## RECORDED DATA
/---
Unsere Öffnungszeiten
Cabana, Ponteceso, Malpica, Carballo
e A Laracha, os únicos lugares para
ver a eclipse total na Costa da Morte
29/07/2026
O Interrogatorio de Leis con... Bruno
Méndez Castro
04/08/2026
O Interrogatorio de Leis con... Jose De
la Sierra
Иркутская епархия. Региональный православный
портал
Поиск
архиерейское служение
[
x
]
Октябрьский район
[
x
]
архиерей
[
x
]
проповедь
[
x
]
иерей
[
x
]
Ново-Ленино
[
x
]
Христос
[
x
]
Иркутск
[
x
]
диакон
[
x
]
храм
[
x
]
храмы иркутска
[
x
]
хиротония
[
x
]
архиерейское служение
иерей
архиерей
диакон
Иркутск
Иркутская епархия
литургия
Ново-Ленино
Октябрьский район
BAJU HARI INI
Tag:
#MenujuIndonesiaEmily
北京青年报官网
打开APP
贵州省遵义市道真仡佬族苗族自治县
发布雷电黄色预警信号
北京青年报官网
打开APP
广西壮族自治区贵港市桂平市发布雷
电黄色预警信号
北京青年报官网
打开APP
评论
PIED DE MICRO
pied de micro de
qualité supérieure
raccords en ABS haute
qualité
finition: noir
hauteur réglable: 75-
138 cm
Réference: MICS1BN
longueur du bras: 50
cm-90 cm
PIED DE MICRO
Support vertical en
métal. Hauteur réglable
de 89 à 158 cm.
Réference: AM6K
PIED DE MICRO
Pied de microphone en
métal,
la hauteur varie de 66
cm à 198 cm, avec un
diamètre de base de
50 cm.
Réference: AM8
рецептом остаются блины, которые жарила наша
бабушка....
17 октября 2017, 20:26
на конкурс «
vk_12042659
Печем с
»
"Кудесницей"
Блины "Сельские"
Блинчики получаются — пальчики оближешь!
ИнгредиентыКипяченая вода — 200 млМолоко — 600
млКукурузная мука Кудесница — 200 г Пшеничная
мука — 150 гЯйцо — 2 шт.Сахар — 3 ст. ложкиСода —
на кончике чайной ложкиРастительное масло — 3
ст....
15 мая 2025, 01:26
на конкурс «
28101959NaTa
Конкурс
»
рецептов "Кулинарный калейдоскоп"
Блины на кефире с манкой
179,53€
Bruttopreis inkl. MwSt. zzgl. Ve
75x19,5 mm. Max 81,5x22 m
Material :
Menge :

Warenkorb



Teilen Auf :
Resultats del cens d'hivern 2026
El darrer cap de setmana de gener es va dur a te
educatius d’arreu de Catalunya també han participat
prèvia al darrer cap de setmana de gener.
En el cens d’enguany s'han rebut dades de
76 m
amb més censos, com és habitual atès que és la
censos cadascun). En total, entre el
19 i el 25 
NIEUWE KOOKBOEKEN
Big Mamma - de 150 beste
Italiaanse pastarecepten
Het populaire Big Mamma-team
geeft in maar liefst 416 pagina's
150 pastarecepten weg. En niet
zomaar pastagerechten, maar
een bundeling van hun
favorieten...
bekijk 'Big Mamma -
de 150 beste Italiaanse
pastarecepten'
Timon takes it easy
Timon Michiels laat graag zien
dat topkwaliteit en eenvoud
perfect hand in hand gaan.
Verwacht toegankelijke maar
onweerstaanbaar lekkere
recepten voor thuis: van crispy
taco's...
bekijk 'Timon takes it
\---
## TASK PROMPT
All of the data is to be transcribed exactly as written.

## YOUR SOLUTION
Unsere Öffnungszeiten
Cabana, Ponteceso, Malpica, Carballo
e A Laracha, os únicos lugares para
ver a eclipse total na Costa da Morte
29/07/2026
O Interrogatorio de Leis con... Bruno
Méndez Castro
04/08/2026
O Interrogatorio de Leis con... Jose De
la Sierra
Иркутская епархия. Региональный православный
портал
Поиск
архиерейское служение
[
x
]
Октябрьский район
[
x
]
архиерей
[
x
]
проповедь
[
x
]
иерей
[
x
]
Ново-Ленино
[
x
]
Христос
[
x
]
Иркутск
[
x
]
диакон
[
x
]
храм
[
x
]
храмы иркутска
[
x
]
хиротония
[
x
]
архиерейское служение
иерей
архиерей
диакон
Иркутск
Иркутская епархия
литургия
Ново-Ленино
Октябрьский район
BAJU HARI INI
Tag:
#MenujuIndonesiaEmily
北京青年报官网
打开APP
贵州省遵义市道真仡佬族苗族自治县
发布雷电黄色预警信号
北京青年报官网
打开APP
广西壮族自治区贵港市桂平市发布雷
电黄色预警信号
北京青年报官网
打开APP
评论
PIED DE MICRO
pied de micro de
qualité supérieure
raccords en ABS haute
qualité
finition: noir
hauteur réglable: 75-
138 cm
Réference: MICS1BN
longueur du bras: 50
cm-90 cm
PIED DE MICRO
Support vertical en
métal. Hauteur réglable
de 89 à 158 cm.
Réference: AM6K
PIED DE MICRO
Pied de microphone en
métal,
la hauteur varie de 66
cm à 198 cm, avec un
diamètre de base de
50 cm.
Réference: AM8
рецептом остаются блины, которые жарила наша
бабушка....
17 октября 2017, 20:26
на конкурс «
vk_12042659
Печем с
»
"Кудесницей"
Блины "Сельские"
Блинчики получаются — пальчики оближешь!
ИнгредиентыКипяченая вода — 200 млМолоко — 600
млКукурузная мука Кудесница — 200 г Пшеничная
мука — 150 гЯйцо — 2 шт.Сахар — 3 ст. ложкиСода —
на кончике чайной ложкиРастительное масло — 3
ст....
15 мая 2025, 01:26
на конкурс «
28101959NaTa
Конкурс
»
рецептов "Кулинарный калейдоскоп"
Блины на кефире с манкой
179,53€
Bruttopreis inkl. MwSt. zzgl. Ve
75x19,5 mm. Max 81,5x22 m
Material :
Menge :

Warenkorb



Teilen Auf :
Resultats del cens d'hivern 2026
El darrer cap de setmana de gener es va dur a te
educatius d’arreu de Catalunya també han participat
prèvia al darrer cap de setmana de gener.
En el cens d’enguany s'han rebut dades de
76 m
amb més censos, com és habitual atès que és la
censos cadascun). En total, entre el
19 i el 25 
NIEUWE KOOKBOEKEN
Big Mamma - de 150 beste
Italiaanse pastarecepten
Het populaire Big Mamma-team
geeft in maar liefst 416 pagina's
150 pastarecepten weg. En niet
zomaar pastagerechten, maar
een bundeling van hun
favorieten...
bekijk 'Big Mamma -
de 150 beste Italiaanse
pastarecepten'
Timon takes it easy
Timon Michiels laat graag zien
dat topkwaliteit en eenvoud
perfect hand in hand gaan.
Verwacht toegankelijke maar
onweerstaanbaar lekkere
recepten voor thuis: van crispy
taco's...
bekijk 'Timon takes it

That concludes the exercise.